Nell’anno 2019 sono stati importati in totale 71 miliardi di metri cubi di gas naturale, utilizzati in parte per soddisfare i consumi e per il resto accantonati nei siti di stoccaggio. Il 13 per cento delle importazioni totali è dato dal gas naturale liquefatto (Gnl) proveniente da Qatar, Stati Uniti e altri attori. Parliamo di 9,1 miliardi di metri cubi circa a fronte di una capacità di ri-gassificazione complessiva pari a 16 miliardi distribuita nelle province di Rovigo, Livorno e La Spezia, a cui aggiungendo i nuovi terminal di Falconara, Porto Empedocle e Gioia Tauro si raggiungerebbe quota 20 milioni. Ma importare gas naturale liquefatto impone un aumento dei costi dai circa 50 fino a 70 centesimi al metro cubo rispetto alle importazioni via gasdotto. Importare 16 miliardi di metri cubi di gas naturale comporterebbe un extra-costo medio di quasi 5 miliardi di euro per il sistema-Paese.
Vero è, d’altro canto, che un aumento dell’estrazione di 3,5 miliardi di metri cubi consentirebbe di avere questo gas al ben più modico costo di 5 centesimi al metro cubo, per complessivi 175 milioni di euro, con un risparmio di 1,5 miliardi di euro rispetto ad analoghe importazioni dalla Russia.

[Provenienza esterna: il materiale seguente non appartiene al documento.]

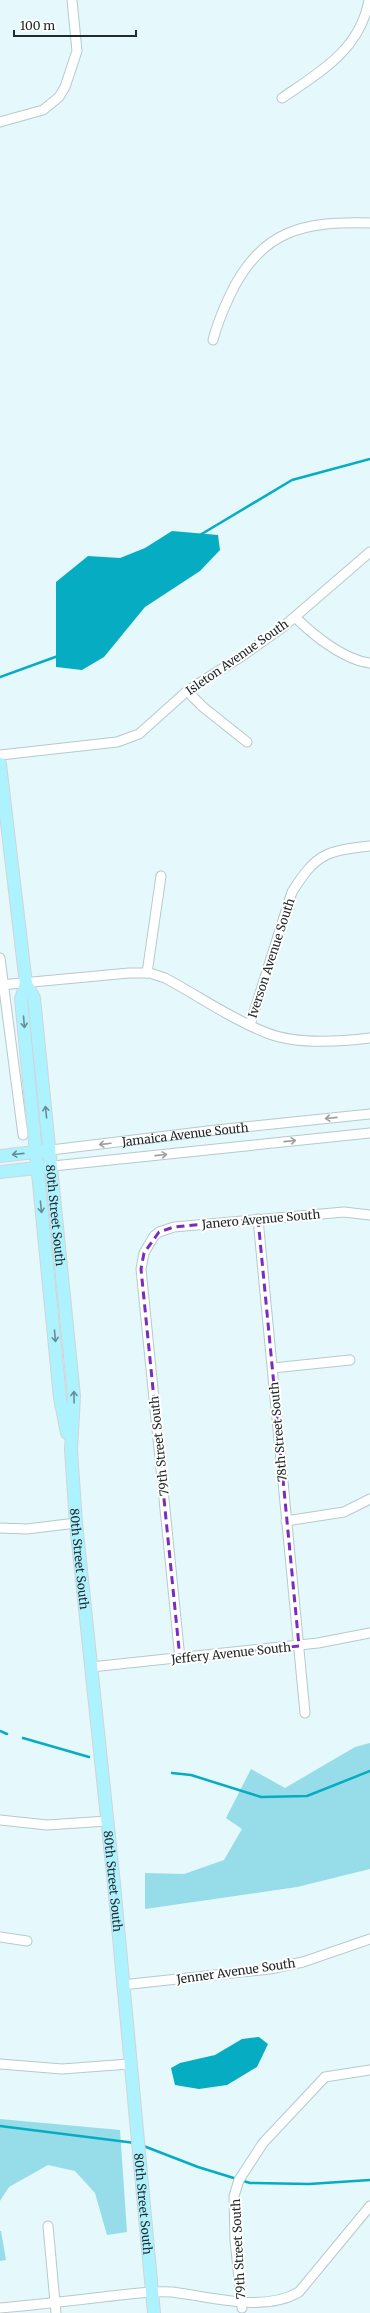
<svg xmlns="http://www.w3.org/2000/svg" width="370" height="2313" font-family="Merriweather,serif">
<rect width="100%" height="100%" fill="#e5f8fc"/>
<path fill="#97dce9" d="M370,1743V1869L297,1887L145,1909V1873L184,1874L224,1860L242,1829L226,1818L251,1769L285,1788L355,1747Z
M0,2119L120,2130L127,2232L107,2235L95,2193L75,2171L48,2165L9,2187L0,2201Z
M0,2231H1L6,2260L0,2261Z"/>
<path fill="#06acc2" d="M172,531L218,535L220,550L200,571L145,607L104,657L82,670L56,667V582L88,556L120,558L145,548Z
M259,2037L268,2044L257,2067L227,2085L199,2089L175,2085L171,2068L180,2063L215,2055L242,2039Z"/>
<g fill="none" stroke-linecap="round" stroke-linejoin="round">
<path stroke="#06acc2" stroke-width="2.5" d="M200,535L292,480L370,459
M0,677L58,656
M0,1731L7,1734
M23,1738L89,1757
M172,1773L191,1775L261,1797L307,1796L370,1771
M0,2126L135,2143
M141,2145L198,2167L250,2183L309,2184L370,2180"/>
<defs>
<g id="minor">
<path d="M282,98C320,72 360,50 369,0"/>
<path d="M0,122L43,110L59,97L65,87L77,51L72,0"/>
<path d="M213,340C217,324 223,310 230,295C261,230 303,221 370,223"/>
<path d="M295,617C313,635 344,660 370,663"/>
<path d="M187,691L203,707L247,742"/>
<path d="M0,755L117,742L139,734L187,691L242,656L283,627L370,552"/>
<path d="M0,958L23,1135"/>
<path d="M147,973L161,876"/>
<path d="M0,985L129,973H150L165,978C199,996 231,1019 267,1033C297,1045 338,1042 370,1038"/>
<path d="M250,1025L292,892C316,854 325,851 370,846"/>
<path id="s1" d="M51,1150L216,1130L370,1114"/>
<path d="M53,1166L370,1133"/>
<path d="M258,1219L305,1713"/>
<path d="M273,1368L350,1360"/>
<path d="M286,1521L344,1512L370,1499"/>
<path d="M0,1528L27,1529L76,1523"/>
<path d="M180,1659L141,1269L144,1253L154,1236L159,1232L174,1227L344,1212L370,1215"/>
<path d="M91,1667L318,1643L370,1633"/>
<path d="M0,1820L47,1825L107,1821"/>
<path d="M0,1937L27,1941"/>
<path d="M122,1985L270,1969L303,1962L370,1939"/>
<path d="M0,2064L62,2069L129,2064"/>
<path d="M48,2226L56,2313"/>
<path d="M0,2308C34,2305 68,2301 103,2297C125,2295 150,2290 172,2292C214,2297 263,2313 299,2292L370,2206"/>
<path d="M242,2308L235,2240L234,2196L239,2180L263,2143L325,2077L370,2070"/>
</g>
<g id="major">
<path id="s2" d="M0,764L26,984L34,998L74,1396L71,1450L76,1523L114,1884L154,2313"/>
<path d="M26,984L21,999L60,1398L67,1433"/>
<path d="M0,1156L43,1151"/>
<path d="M0,1172L45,1167"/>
</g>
</defs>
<use href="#minor" stroke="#b6c9cd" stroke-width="11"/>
<use href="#major" stroke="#d3d4d5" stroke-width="14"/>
<use href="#minor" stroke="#fff" stroke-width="9"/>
<use href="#major" stroke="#adf2ff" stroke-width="12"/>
</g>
<defs><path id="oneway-shaft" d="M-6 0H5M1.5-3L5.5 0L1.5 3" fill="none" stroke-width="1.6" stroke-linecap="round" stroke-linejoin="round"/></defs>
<g stroke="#688e95">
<use href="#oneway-shaft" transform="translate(24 1022) rotate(85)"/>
<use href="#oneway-shaft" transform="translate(46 1112) rotate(-96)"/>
<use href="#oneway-shaft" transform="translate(18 1154) rotate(174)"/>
<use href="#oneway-shaft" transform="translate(41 1207) rotate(84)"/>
<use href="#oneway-shaft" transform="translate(55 1336) rotate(85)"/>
<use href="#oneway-shaft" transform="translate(74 1397) rotate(-91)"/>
</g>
<g stroke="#9c9fa0">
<use href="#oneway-shaft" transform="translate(331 1118) rotate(174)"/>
<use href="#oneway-shaft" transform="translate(290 1141) rotate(-6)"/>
<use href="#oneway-shaft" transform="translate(105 1144) rotate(173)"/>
<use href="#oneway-shaft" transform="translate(161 1155) rotate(-6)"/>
</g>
<path fill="none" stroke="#7b2cbf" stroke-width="3" stroke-dasharray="8 5" stroke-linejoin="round" d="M258,1219L299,1646L180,1659L141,1269L144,1253L159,1232L174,1227Z"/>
<g text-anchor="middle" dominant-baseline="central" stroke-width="4" stroke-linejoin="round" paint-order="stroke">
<g font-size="12" fill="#222a2b" stroke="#fff">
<text transform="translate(237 657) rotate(-35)">Isleton Avenue South</text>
<text transform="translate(271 958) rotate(-72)">Iverson Avenue South</text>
<text stroke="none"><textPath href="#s1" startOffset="135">Jamaica Avenue South</textPath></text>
<text stroke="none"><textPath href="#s2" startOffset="456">80th Street South</textPath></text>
<text transform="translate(261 1219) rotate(-5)">Janero Avenue South</text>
<text transform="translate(278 1432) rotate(-95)">78th Street South</text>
<text transform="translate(159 1446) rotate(-96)">79th Street South</text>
<text stroke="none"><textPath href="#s2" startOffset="801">80th Street South</textPath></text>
<text transform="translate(231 1653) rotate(-6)">Jeffery Avenue South</text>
<text stroke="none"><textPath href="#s2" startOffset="1125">80th Street South</textPath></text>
<text transform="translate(236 1971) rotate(-8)">Jenner Avenue South</text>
<text stroke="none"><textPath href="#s2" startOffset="1449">80th Street South</textPath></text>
<text transform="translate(238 2249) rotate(-93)">79th Street South</text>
</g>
</g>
<path d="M14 30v6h122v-6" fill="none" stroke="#222a2b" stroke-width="2"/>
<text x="20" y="30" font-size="12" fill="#222a2b" stroke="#ffffff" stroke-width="3" paint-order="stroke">100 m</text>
</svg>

Abbiamo, dunque, a questo punto, una capacità di ri-gassificazione a pieno regime che porterebbe la dipendenza residua dalla Russia a 26 miliardi di metri cubi, a cui aggiungere i 3,5 di extra-estrazione porterebbe a 22,5 miliardi. Il tutto a un extra costo complessivo di 3,5 miliardi di euro.
Gas, il Tap non può sopperire alla nostra dipendenza da Mosca
Questo solo per ridurre di un terzo la dipendenza dalla Russia. E come ben vediamo si tratta di possibilità infattibili in soli tre mesi. A cui aggiungere le forniture azere del Tap darebbe aiuto, ma sempre su un orizzonte temporale più lungo. Il Tap “è dimensionato per trasportare 10 miliardi di metri cubi, più altri 500 milioni di metri cubi per lo short term”, ha detto a Il Messaggero Luca Schieppati, managing director della società che gestisce il Trans Adriatic Pipeline. Il Tap da 7 potrebbe essere portato a 10 miliardi di metri cubi e, in prospettiva, c’è spazio per raddoppiare la sua portata.
Per realizzare gli investimenti a detta di Schieppati “ci vogliono circa 40 mesi a partire dalla firma dei contratti. Se fosse un raddoppio completo ci vorrebbero oltre 50 mesi”, ben oltre i 30 chiesti da Cingolani. Con una capacità di ri-gassificazione a pieno regime e estesa, l’Italia passerebbe da 9,1 a 20 miliardi di metri cubi di gas ottenibili, aumentando la produzione nazionale arriverebbe da 3 a 6,5 miliardi e con il raddoppio definitivo del Tap su un orizzonte di circa quattro anni in caso di raddoppio salirebbe a 20 miliardi. I 27,5 miliardi di metri cubi annui ottenibili potrebbero essere aggiunti alle altre forniture (Nigeria, Algeria, Turkmenistan) per consolidare il decoupling dalla Russia. Ma questo avrebbe dei costi infrastrutturali, politici e commerciali non calcolabili in una fase di così acuta volatilità dai prezzi dell’oro blu.
La exit strategy in tre mesi di Cingolani è infattibile
La strategia di Cingolani sui tre mesi è assolutamente infattibile: i pozzi non si riattivano dall’oggi al domani e il Gnl va aggredito puntando ai costosi carichi spot che viaggiano per i mari. Quella a due anni e mezzo sconta la dipendenza dalle forniture azere che, come visto, non sono accelerabili in tempi brevi e sicuramente non in un raggio di 30 mesi. Peraltro la primavera è alle porte, gli operatori del settore stanno riempiendo gli stoccaggi (al 38,5%, più pieni della media europea che è del 29,7%) e l’Italia non ha fretta di cambiare drasticamente le rotte delle sue forniture: diversificare si può e si deve, ma cum grano salis. E Cingolani appare troppo precipitoso, ora come ora.